Author: Suzanne Geudeke

Spaghettiquette: Learning to Eat Spaghetti on the Road

Marcos has invited me to share a meal with him in his kingdom: a sticky truck cabin that serves like home. I am on the driver’s seat, while he heats up spaghetti on a gas cooker next to me. “My wife prepared it,” he utters with melancholy, stirring the pot firmly as to get a hold of his emotions. The smell of Italian countryside fills the cabin, caresses the breasts of his poster girls, and penetrates the leather seats.

After a day of waving my thumb at strangers and holding up the sign “Rome” for hours, I got stranded at a petrol station; an unwelcoming factory of third-rate comfort, their star product being a tepid coffee served at a TL-lighted cafeteria that made anyone look like death warmed over.

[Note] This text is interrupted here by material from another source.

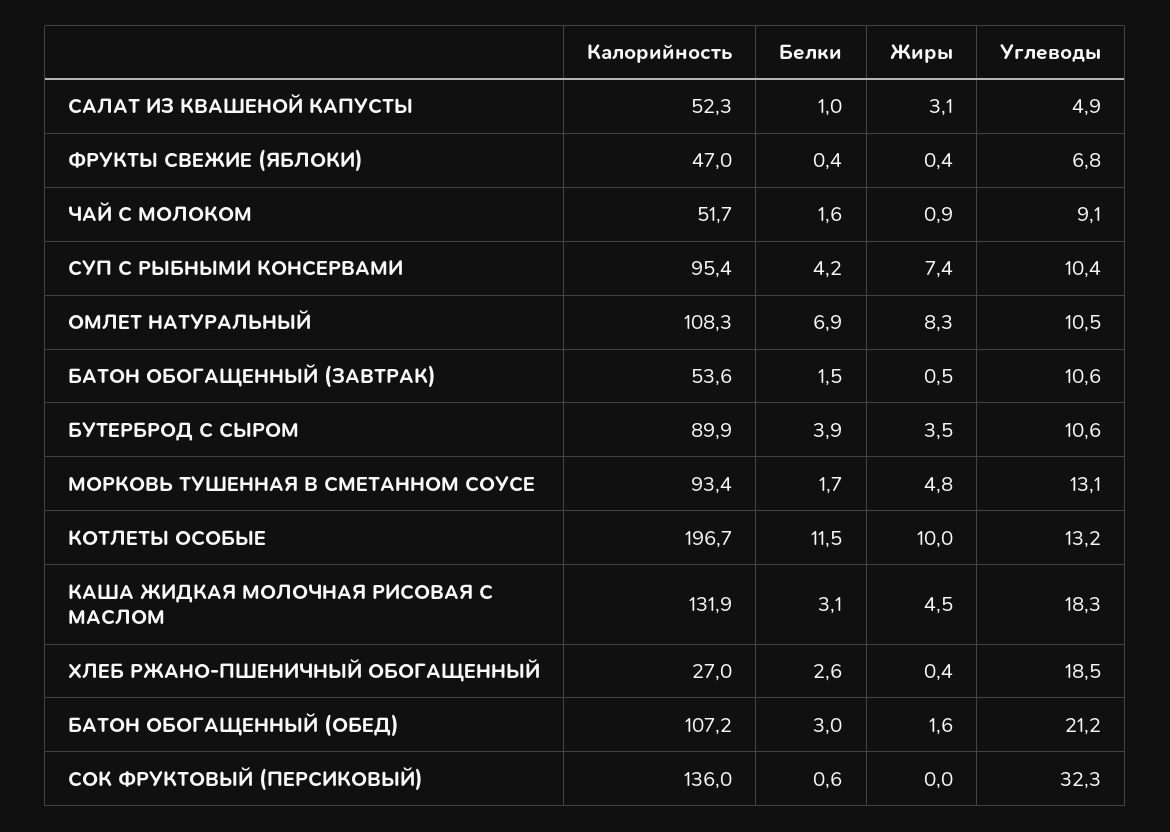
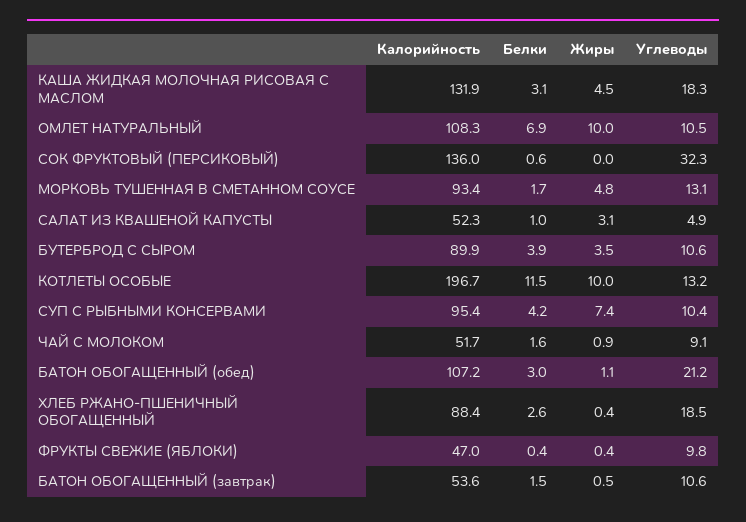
Углеводы, ФРУКТЫ СВЕЖИЕ (ЯБЛОКИ): 6.8 -> 9.8
Жиры, ОМЛЕТ НАТУРАЛЬНЫЙ: 8.3 -> 10
Калорийность, ХЛЕБ РЖАНО-ПШЕНИЧНЫЙ ОБОГАЩЕННЫЙ: 27 -> 88.4
Жиры, БАТОН ОБОГАЩЕННЫЙ (ОБЕД): 1.6 -> 1.1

He spotted me at the only comforting place I could find, wedged between the coffee machine and the snack dispenser, my head bobbing to the rhythm of my insomnia. A tap on the shoulder brought me back to reality. “I am Marcos and you are going to have dinner with me,” the tanned truck driver stated in an Italian accent.

spaghettiI am wide-awake now; the idea of a homemade meal makes my stomach holler. Marcos hands me over a plate and a fork. I immediately start chopping the strands in ready to eat pieces and I would have passionately slaughtered the whole plate if it were not for Marcos’ reaction.

What the hell are you doing?” he shrieks.

I look at him incomprehensively. “Whatever you do, never ever cut spaghetti,” he reproaches me as if I were a three-year-old. Even the poster girls have changed their ardent looks for a look of disdain.

I realize I just broke the spaghetiquette. Spray-painting the Coliseum would have been less insulting. I wish I were still wedged between the coffee machine and the snack dispenser.

I move uncomfortably in my seat. Marcos professionally twirls, lifts and chews the pasta. I am faced with the impossible task to one-handedly wrap the spaghetti around my fork, bring it gracefully to my mouth and make all the strands disappear at once. This pasta puts up a fight: the strands either launch themselves back onto my plate or desperately clutch to my chin. I have no choice but to slurp them up, trying to slow them down just before they enter my mouth to avoid the infamous spaghetti splatter.

After half-an-hour of struggling, I twist and twirl almost at the same rhythm as Marcos. The only difference being that I have more sauce on my chin. And on my lap. And it is on the steering wheel. And on the left breast of a blond poster girl. And there is some on the windscreen too.

“Sorry, Marcos” I say, pointing out the bloodbath. He shrugs his shoulders at the sight of the collateral damage. He seems pretty happy; after all, he has housebroken a lost hitchhiker. Italian style.